There’s not enough money left to complete the new 1,000-km super-fast rail link from the port of Mombasa to Uganda. It ends abruptly in the countryside, 468 km short of the border, and now Kenya is resorting to finishing the route by revamping the 19th-century colonial British-built tracks that once passed that way.
China has lent African countries hundreds of billions of dollars as part of President Xi Jinping’s Belt and Road Initiative (BRI) which envisaged Chinese institutions financing the bulk of the infrastructure in mainly developing nations. Yet the credit has dried up in recent years.
On top of the damage wrought to both China and its creditors by COVID-19, analysts and academics attribute the slowdown to factors such as a waning appetite in Beijing for large foreign investments, a commodity price crash that has complicated African debt servicing, plus some borrowers’ reluctance to enter lending deals backed by their natural resources.
“We are not in the go-go period anymore,” Adam Tooze, a Columbia University historian, said about China’s overseas investment projects. “There is definitely a rebalancing from the China side,” said Tooze, whose new book Shutdown examines how COVID-19 affected the world economy, adding that Beijing’s current account surplus was “dwindling somewhat”.
Chinese investments in the 138 countries targeted by BRI slid 54% from 2019 to $47 billion last year, the lowest amount since the BRI was unveiled in 2013, according to Green BRI, a China-based think-tank that focuses on analysing the initiative.
In Africa, home to 40 of those BRI nations, Chinese bank financing for infrastructure projects fell from $11 billion in 2017 to $3.3 billion in 2020, according to a report by international law firm Baker McKenzie.
This is a blow for governments who were anticipating securing Chinese loans to build highways and rail lines linking landlocked countries to sea ports and trade routes to Asia and Europe.
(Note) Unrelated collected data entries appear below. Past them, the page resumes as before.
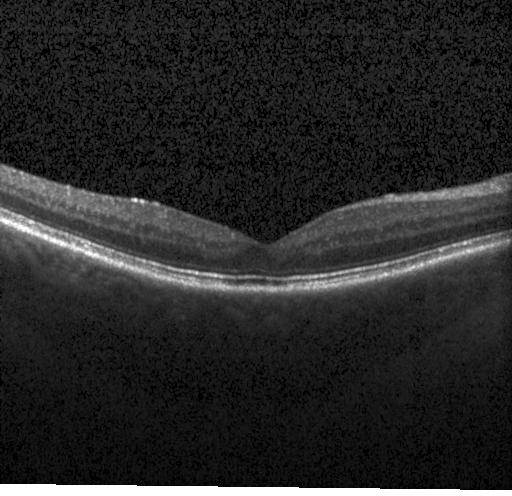

SD-OCT. Retinal OCT B-scan.
Diagnosis: no choroidal neovascularization, no diabetic macular edema, and no drusen.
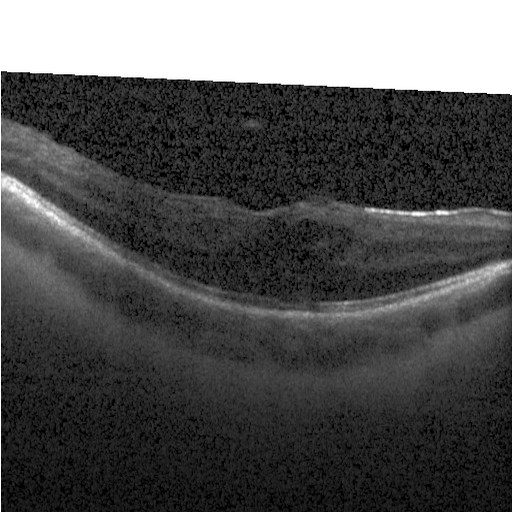

Diagnosis: diabetic macular edema.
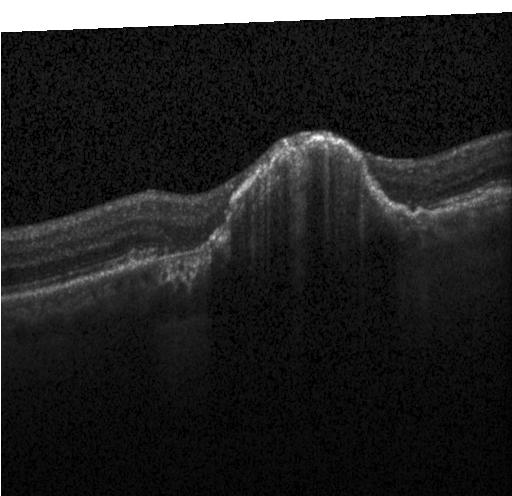 Macular OCT: choroidal neovascularization (CNV).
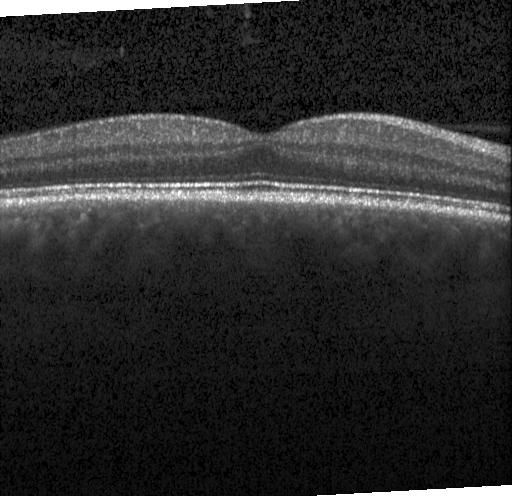

Macular OCT: no choroidal neovascularization, no diabetic macular edema, and no drusen.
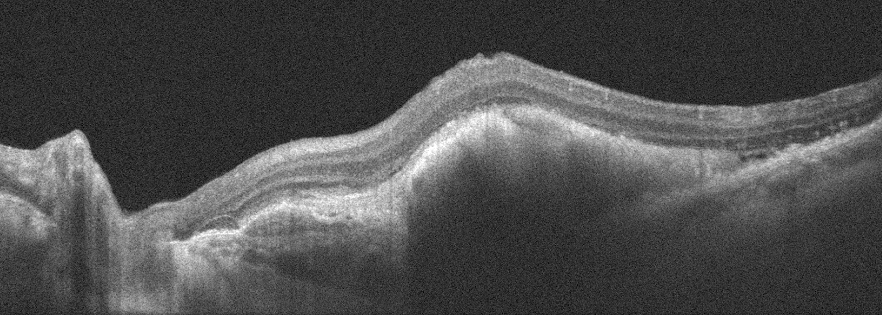
Oculus sinister · retinal OCT B-scan · through the macula.
Finding: age-related macular degeneration (AMD).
The continent is facing an estimated annual infrastructure investment deficit of around $100 billion, according to the African Development Bank.
“The pandemic has actually made things worse. Those numbers will go up,” said Akinwumi Adesina, the president of the bank, citing the need for additional infrastructure to support health services.
Hold-ups have hit some other BRI projects across the continent, such as a $3 billion Nigerian rail project and a $450 million highway in Cameroon.
China’s ministry of foreign affairs did not respond to a request for comment.
Beijing officials have said that the two sides have a mutually beneficial and cooperative relationship and that lending is done openly and transparently.
“When providing interest-free loans and concessional loans, we fully consider the debt situation and repayment capacity of the recipient countries in Africa, and work in accordance with the law,” Zhou Liujun, vice chairman of China International Development Cooperation Agency told reporters in late October.
Another Chinese official, who declined to be named as they are not authorised to speak to the media, said Beijing always intended to implement BRI gradually to manage debt default risks by countries or projects.